The growth rate of aeroponics compared to hydroponics and traditional farming techniques surpasses yields in other systems. Plants with various concentrations of nutrient rich mists produced more output and growth than both hydroponics and traditional farming.

These systems do require a careful eye of ph and ppm levels making a backup hydroponic system desirable. With the use of a solar panel electricity demands are mitigated. The requirements for water are even further reduced than with hydroponic systems though a hydroponic backup is sometimes used.

Plant systems have complete access to carbon dioxide necessary depending on location. A system at sea level has 450ppm during the day and 780ppm at night.

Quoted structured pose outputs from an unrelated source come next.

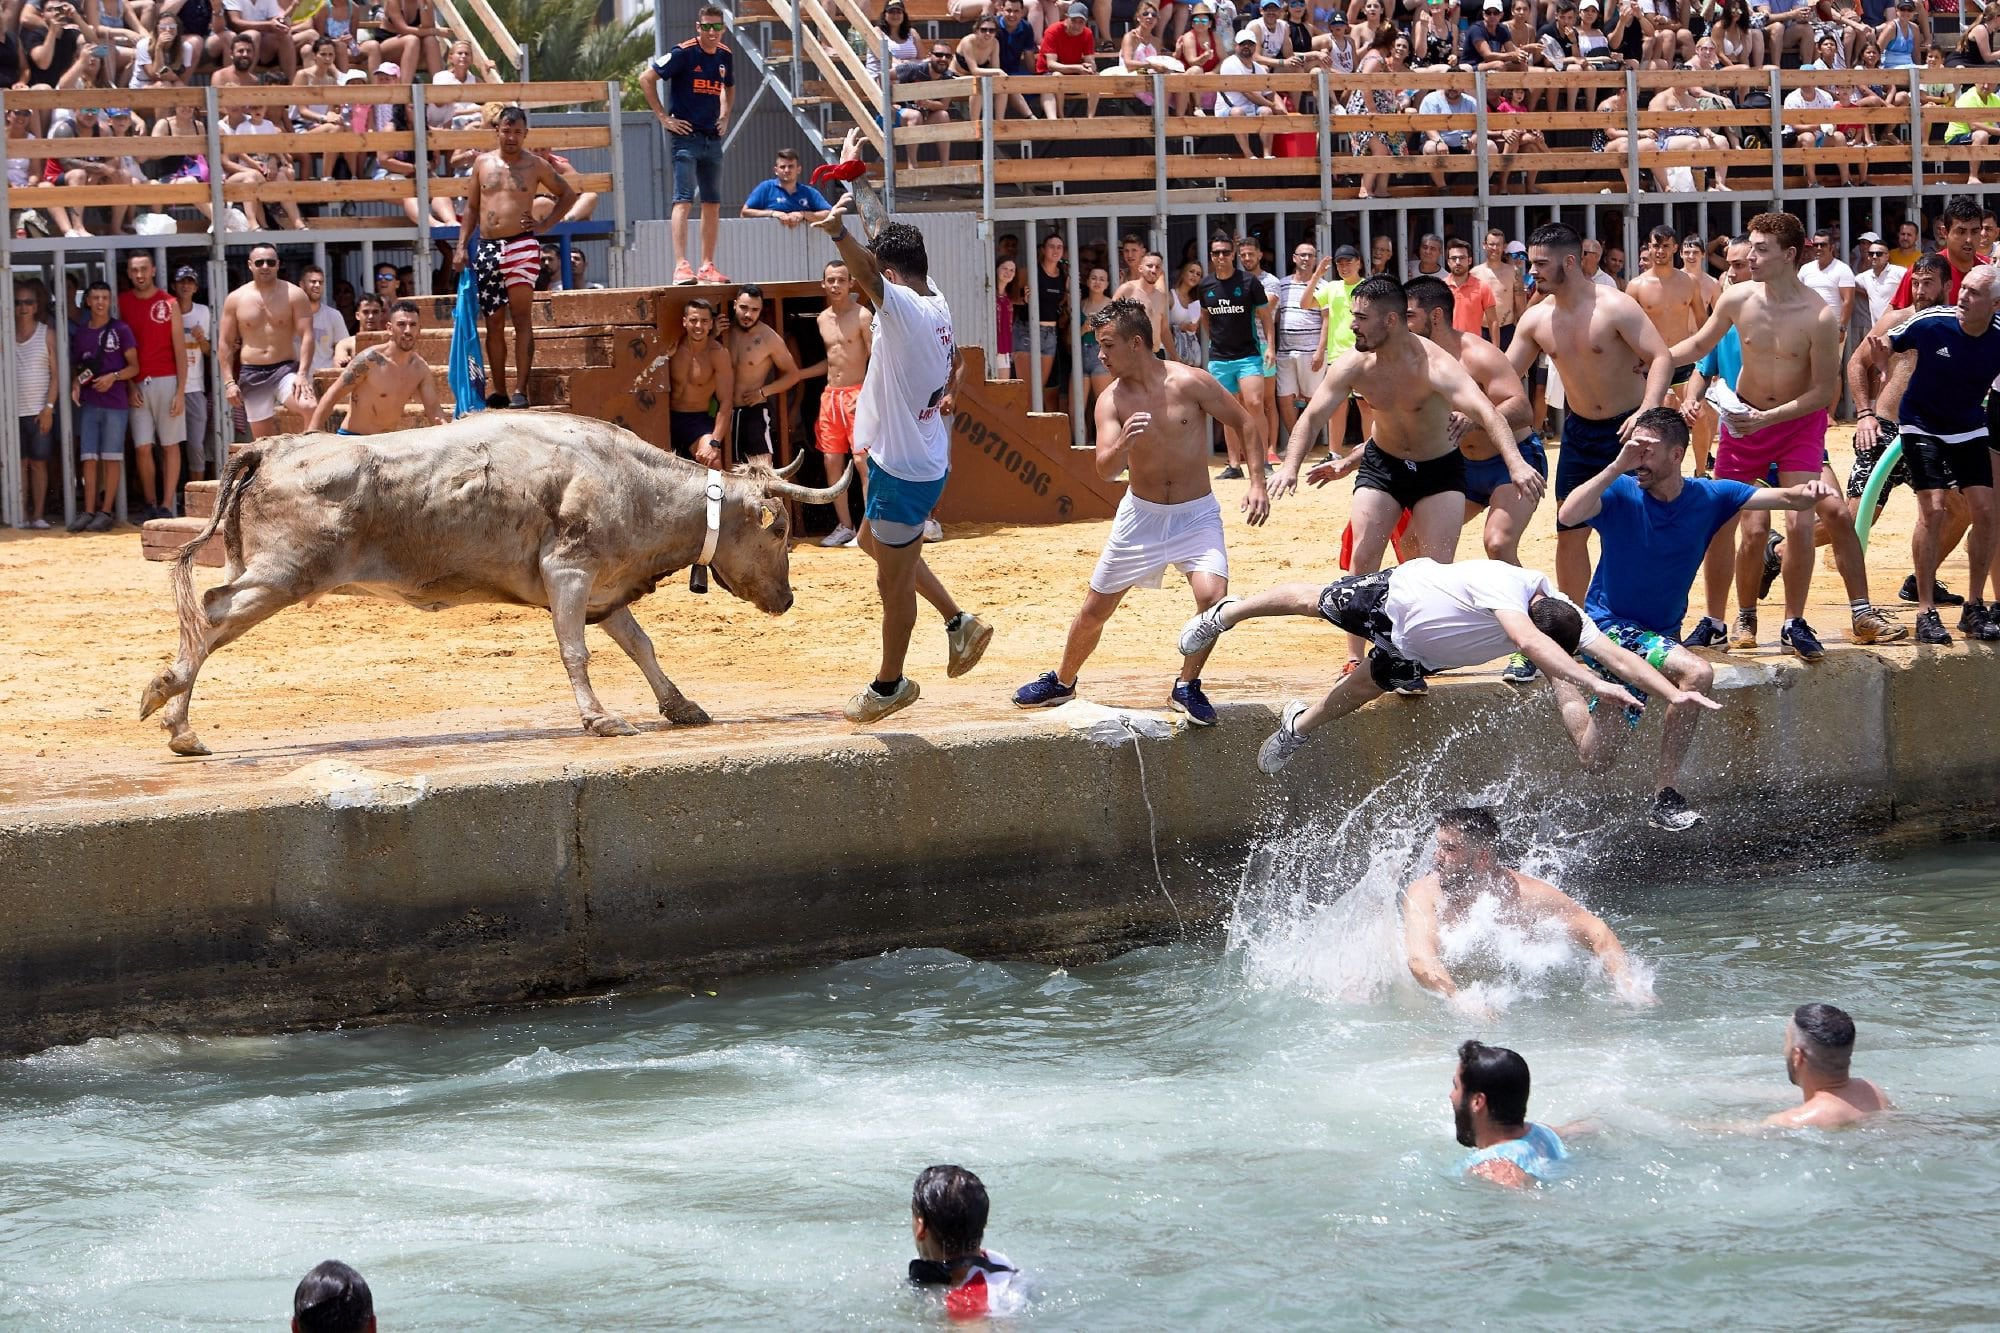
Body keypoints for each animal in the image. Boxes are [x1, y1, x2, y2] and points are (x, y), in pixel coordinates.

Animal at [135, 410, 852, 752]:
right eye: (779, 532)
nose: (788, 598)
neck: (630, 480)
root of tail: (272, 447)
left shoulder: (604, 590)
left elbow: (641, 646)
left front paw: (680, 705)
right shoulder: (569, 573)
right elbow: (576, 651)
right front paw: (599, 718)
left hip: (256, 566)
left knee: (208, 617)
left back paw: (177, 721)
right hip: (282, 573)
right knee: (212, 611)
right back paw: (170, 710)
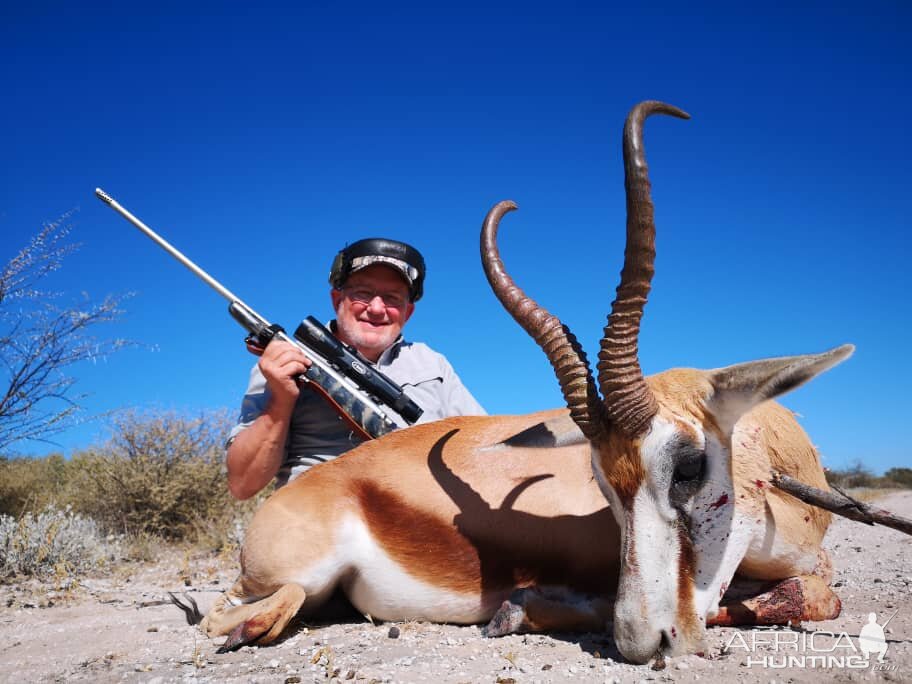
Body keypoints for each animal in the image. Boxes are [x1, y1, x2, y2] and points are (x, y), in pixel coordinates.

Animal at [200, 100, 848, 664]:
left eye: (689, 467)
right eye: (601, 483)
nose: (643, 641)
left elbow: (817, 592)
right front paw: (522, 609)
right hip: (295, 577)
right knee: (231, 611)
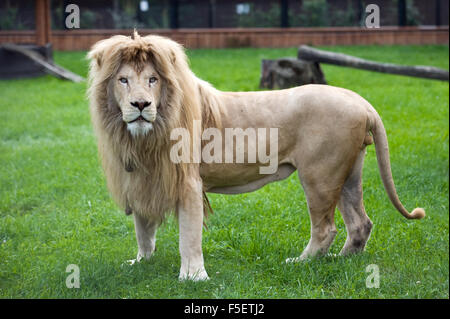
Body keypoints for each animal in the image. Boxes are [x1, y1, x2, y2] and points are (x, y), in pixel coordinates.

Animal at [87, 31, 426, 282]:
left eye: (153, 80)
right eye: (123, 80)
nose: (141, 104)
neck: (141, 137)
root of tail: (362, 102)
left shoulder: (188, 182)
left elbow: (188, 235)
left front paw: (193, 277)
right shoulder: (139, 177)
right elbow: (143, 229)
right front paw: (140, 262)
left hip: (320, 175)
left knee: (325, 228)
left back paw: (301, 262)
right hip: (348, 174)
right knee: (360, 224)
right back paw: (341, 262)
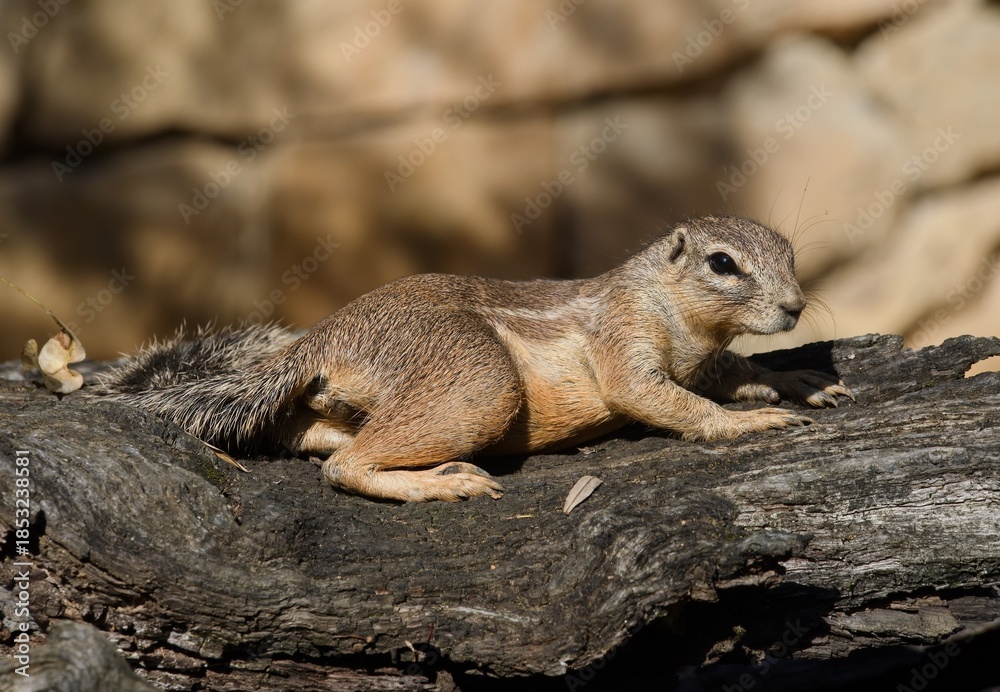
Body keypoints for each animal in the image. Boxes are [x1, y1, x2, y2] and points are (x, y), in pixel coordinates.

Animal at [99, 215, 853, 502]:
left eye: (789, 251)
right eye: (723, 264)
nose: (794, 307)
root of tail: (324, 337)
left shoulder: (706, 356)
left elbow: (736, 371)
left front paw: (797, 379)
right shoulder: (621, 335)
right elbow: (653, 395)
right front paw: (747, 423)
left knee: (309, 434)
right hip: (479, 381)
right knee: (345, 468)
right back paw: (439, 483)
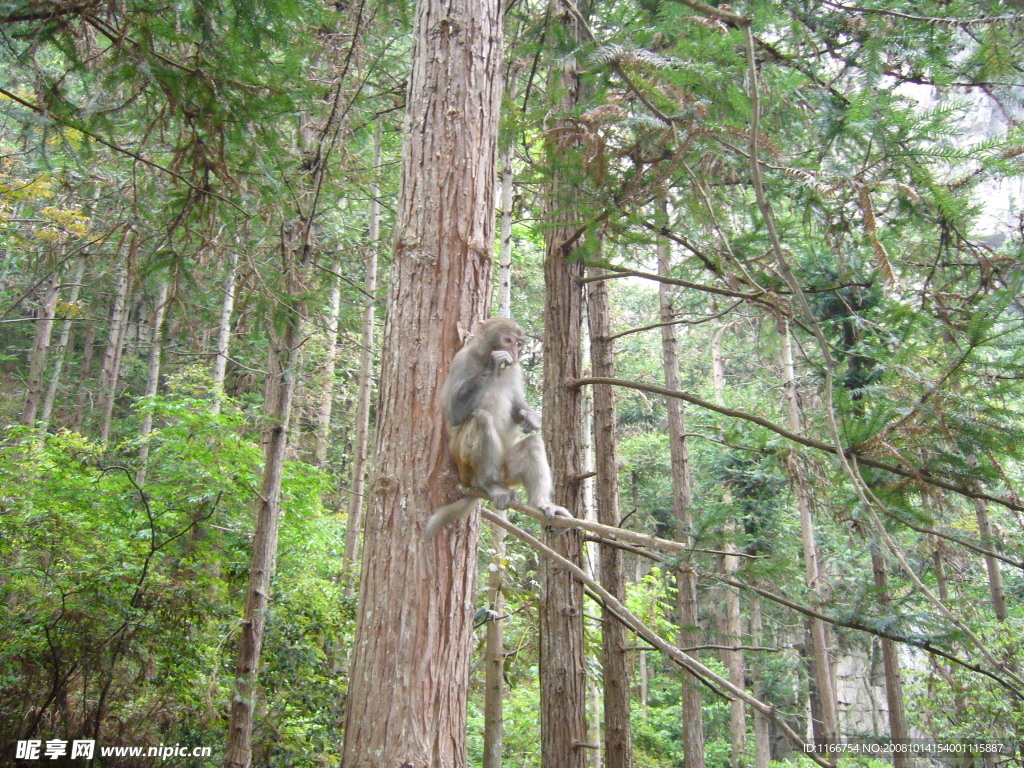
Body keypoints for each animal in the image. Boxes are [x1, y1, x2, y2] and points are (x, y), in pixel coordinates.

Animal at [421, 315, 573, 536]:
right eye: (507, 340)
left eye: (518, 344)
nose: (515, 353)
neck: (483, 356)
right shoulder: (461, 360)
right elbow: (454, 413)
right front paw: (494, 365)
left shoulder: (516, 369)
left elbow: (517, 406)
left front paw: (530, 417)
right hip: (465, 466)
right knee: (481, 419)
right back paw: (490, 484)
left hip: (508, 470)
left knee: (533, 443)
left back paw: (542, 503)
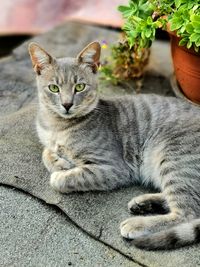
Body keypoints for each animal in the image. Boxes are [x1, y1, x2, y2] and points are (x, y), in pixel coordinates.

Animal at [28, 41, 200, 251]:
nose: (67, 104)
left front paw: (61, 171)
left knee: (187, 212)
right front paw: (59, 161)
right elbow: (46, 151)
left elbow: (67, 178)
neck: (58, 126)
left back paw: (137, 223)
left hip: (174, 158)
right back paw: (144, 204)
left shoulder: (113, 167)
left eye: (79, 87)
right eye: (53, 88)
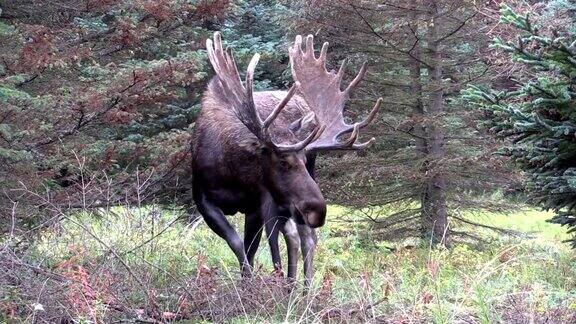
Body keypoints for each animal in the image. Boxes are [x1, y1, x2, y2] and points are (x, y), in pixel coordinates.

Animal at [192, 32, 382, 286]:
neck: (231, 171)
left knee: (303, 237)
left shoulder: (257, 205)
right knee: (293, 235)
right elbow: (238, 246)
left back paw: (303, 287)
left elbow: (251, 249)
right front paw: (248, 283)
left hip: (285, 202)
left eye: (303, 158)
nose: (318, 210)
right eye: (282, 161)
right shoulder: (203, 201)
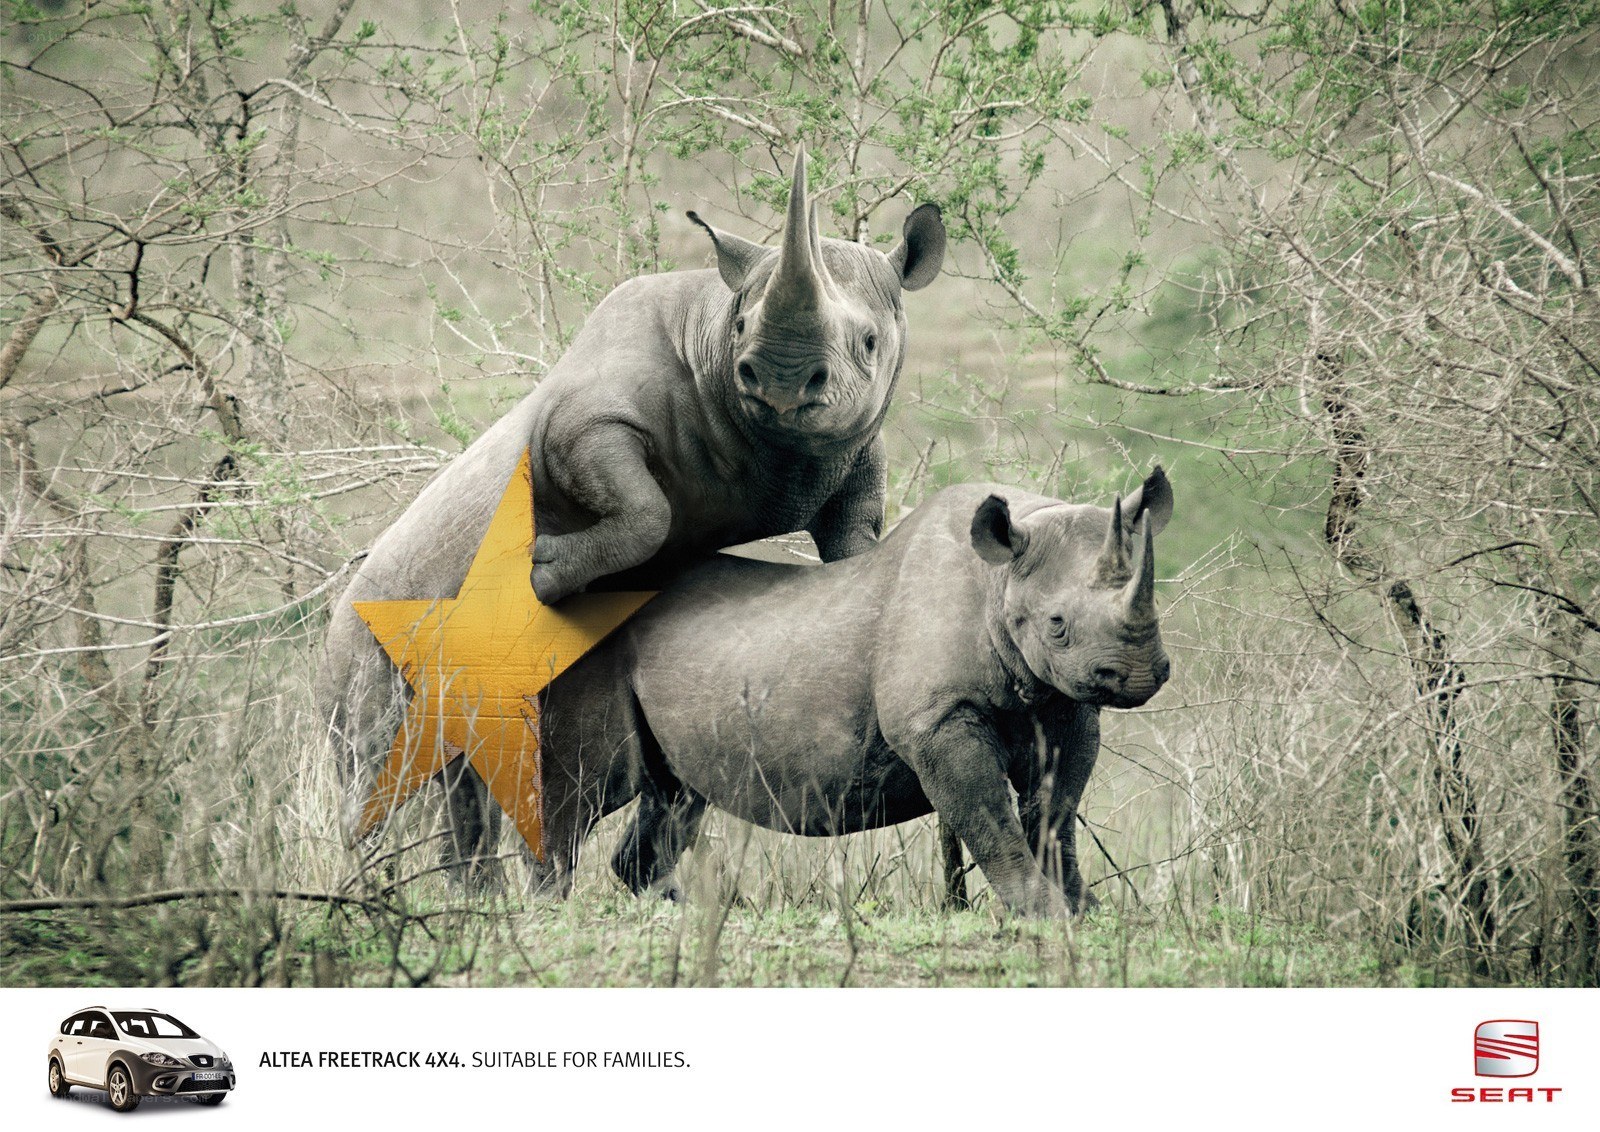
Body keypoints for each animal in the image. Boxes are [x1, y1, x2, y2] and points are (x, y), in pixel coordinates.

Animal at [318, 150, 947, 877]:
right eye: (740, 328)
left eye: (870, 341)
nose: (781, 386)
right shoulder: (579, 424)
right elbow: (647, 512)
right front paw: (543, 574)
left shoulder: (852, 456)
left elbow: (855, 549)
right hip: (362, 638)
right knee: (376, 774)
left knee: (463, 780)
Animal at [536, 469, 1175, 916]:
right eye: (1057, 625)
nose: (1139, 674)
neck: (1001, 576)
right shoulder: (936, 720)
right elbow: (988, 816)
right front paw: (1043, 914)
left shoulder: (1061, 706)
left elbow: (1053, 813)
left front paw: (1091, 912)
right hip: (585, 651)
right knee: (586, 784)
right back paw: (547, 909)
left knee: (674, 791)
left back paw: (691, 912)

The system pictured above is located at a US airport producing local food for their needs. The aeroponic system does not have to be a flat bed but can also be managed like this allowing for more growth per square footage.

Values / Conclusions

This proto-city overview is an examination of how we need to redefine what city living is and promote a new ideal. That of suburban style American dream life is not sustainable with the current growth rates of the world. In locations like China and Africa where the population will grow most dramatically completely new construction will be required. Designing compact living spaces with the promotion of little necessary travel is largely promoted by value needs. With reduction is CO2 output the expected growth in the population can be mitigated. This project is not a complete solution but a combination of relatively simple techniques we believe are necessary in modern city design. The incorporation of these techniques into a city design reduces energy usage in construction, agriculture, and transportation requirements. Using recycled materials, green spaces, public transportation, compact layout (with carefully planned use locations) and local agriculture resources Megatons of CO2 are not emitted when compared to a city/suburb that does not take these measures but that are still being built.

One thing that is clear and obvious is that our path forward as individuals and as a growing population base is forethought into environmental effects must be considered and can be considered regardless of socioeconomic status. Promoting the use of local materials for construction is not only efficient but can be culturally relevant (such as a resurgence in the use of pueblo materials). City structure that promotes easy access and public transit has a large role. Techniques of hydroponics and aeroponics are great for locations where land quality is very poor and provide sustenance for lower income families. These technologies are also equally as helpful for traditional suburban families. Regardless of socioeconomic or geographical location many of these techniques can be applied and produce significant effects.